Explaining the spurious behind-the-scenes negotiations in the Chamber, Gleide Andrade, finance secretary of the PT, stated on Thursday: “The first thing we have to do is be fair to history and to the people. The 12 who voted [in favor of the Shielding Amendment] voted because they followed instructions. And halfway through, some of them, when they saw the reaction on social media, changed their minds. Those 12 are being crucified.”

She continued: “I followed everything closely, and the national president of the PT [Edinho Silva] said so. So, yes, there was an agreement. Because of the breach of this agreement, the Chamber voted for a broad and unrestricted amnesty.”

Despite this, the PT and the pseudo-left around it saw Sunday’s protests as a “turning point” for the Lula government, advancing a clear intention to channel them into bourgeois politics. The PT president himself welcomed Sunday’s protests on X, writing that “I am on the side of the Brazilian people” and that “the National Congress must focus on measures that benefit the Brazilian people.”

Similarly, PSOL leader Guilherme Boulos said at the protest in São Paulo that “today is a historic day” because “the Brazilian left has regained its leading role in the streets.” He also demanded that the president of the Chamber put Lula’s government bills on the agenda this week.

Revealing where he wants to divert the protests, Boulos said that one of the results of the “Brazilian people taking back the streets” will be “electing Luiz Inácio Lula da Silva as president of Brazil next year.” The other, according to him, is “electing the largest left-wing bloc in the Brazilian Congress. Doing the whole job, electing Lula and winning in Congress.”

With Trump’s tariffs against Brazil, the PT and PSOL are also trying to forge a bankrupt link between the “popular agendas” and the reactionary defense of nationalism. Boulos repeated that Sunday’s demonstrations were attended by “those who truly defend Brazil. We are the true patriots.” In São Paulo, the protest also featured a huge Brazilian flag, in contrast to the American flag present at the rally of Bolsonaro supporters on September 7.

The defense of nationalism, however, has nothing to do with defending the interests of the Brazilian working class, which shares common economic and political interests with the international working class, including in the United States.

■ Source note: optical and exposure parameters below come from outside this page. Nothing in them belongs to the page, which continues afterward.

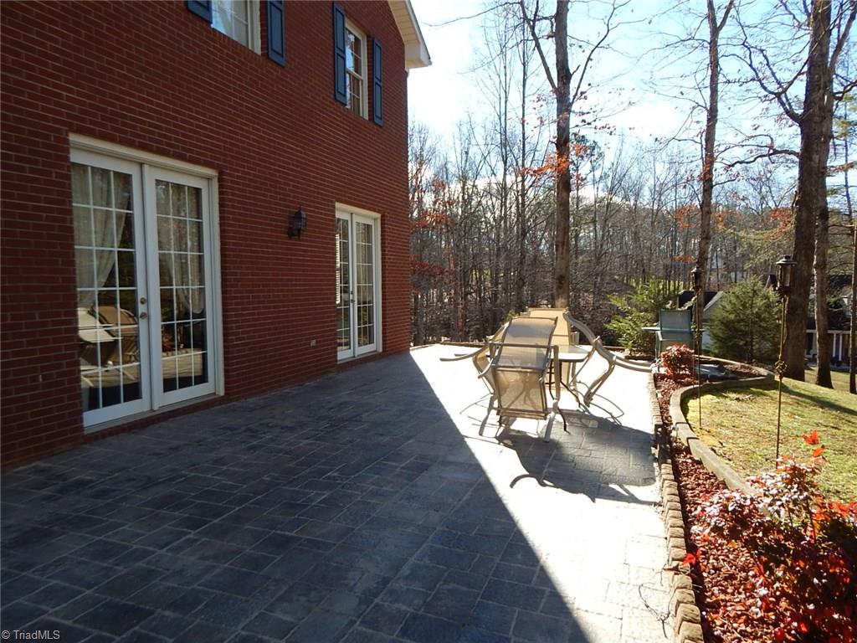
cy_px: 322
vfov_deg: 61.1
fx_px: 545
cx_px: 428
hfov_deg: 76.4
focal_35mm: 22
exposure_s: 1/500
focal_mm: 4
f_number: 3
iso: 125
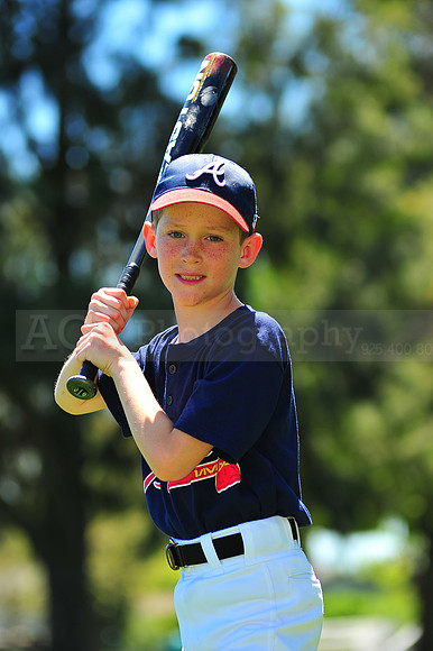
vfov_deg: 11.4
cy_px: 326
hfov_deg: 7.6
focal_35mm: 180
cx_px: 216
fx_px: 3251
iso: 200
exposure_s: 1/500
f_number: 5
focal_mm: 180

With their defense of national sovereignty, the PT, PSOL and the unions they control are promoting the interests of Brazilian capitalism. Their response to the crisis is the promotion of “national unity” of the Brazilian bourgeoisie and a bankrupt “multipolar” solution to the crisis of imperialism. As the PT made clear in a document from late August:

The fight against imperialism, allied with Bolsonaro’s extreme right, fascism, and neoliberalism, must take place on two complementary fronts: through popular mobilizations, in the streets and on social media, and through the construction of broad national and international alliances, also articulated at the institutional and diplomatic levels.

Given this situation, it is imperative that we place at the center of our actions the construction of a broad alliance in defense of sovereignty and democracy, under the leadership of President Lula. In each state of Brazil, we will work to form powerful coalitions that strengthen President Lula’s reelection campaign, guarantee a majority in the Senate and the House of Representatives, and support the national development project that is already underway.

The failure of this perspective could not be clearer. At the national level, this broad front includes, as PT President Edinho Silva has already made clear, the same parties that voted en masse in favor of the Shielding Amendment and the amnesty bill. Internationally, the PT wants to strengthen relations with imperialist governments in Europe and the Democratic Party in the US, whose policies of austerity, repression, and support for genocide in Gaza have paved the way for the far right around the world.